REQUIRED ACTION |
Repeat exactly every line that comes at or after the line containing "8.You Can't Always Get What", through the end of the entries below.

GIVEN RECORDS START

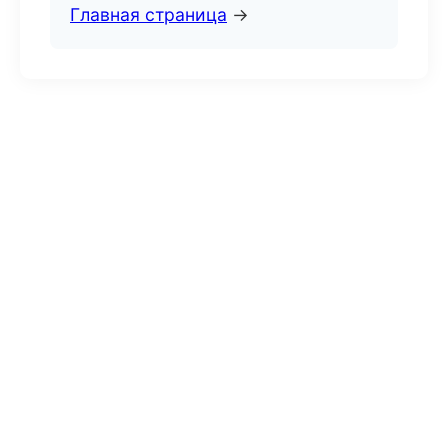
Главная страница
→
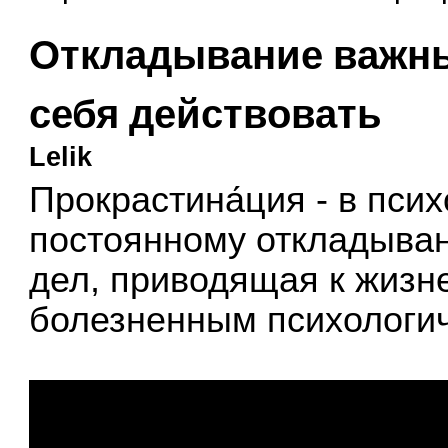
Откладывание важных
себя действовать
Lelik
Прокрастина́ция - в пси
постоянному откладыва
дел, приводящая к жиз
болезненным психологи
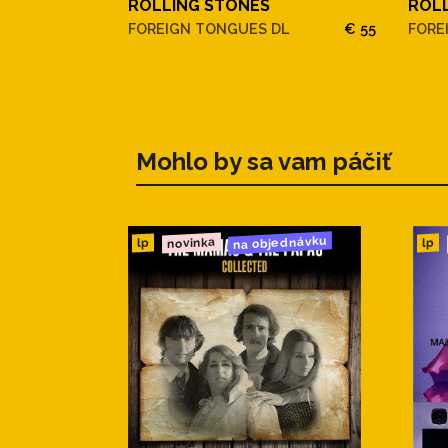
ROLLING STONES
ROL
8.You Can't Always Get What 
FOREIGN TONGUES DL
€ 55
FORE
9.Jumpin' Jack Flash
10.(I Can't Get No) Satisfaction
Mohlo by sa vam páčiť
na objednávku
novinka
lp
lp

GIVEN RECORDS END

REPLY |
8.You Can't Always Get What 
FOREIGN TONGUES DL
€ 55
FORE
9.Jumpin' Jack Flash
10.(I Can't Get No) Satisfaction
Mohlo by sa vam páčiť
na objednávku
novinka
lp
lp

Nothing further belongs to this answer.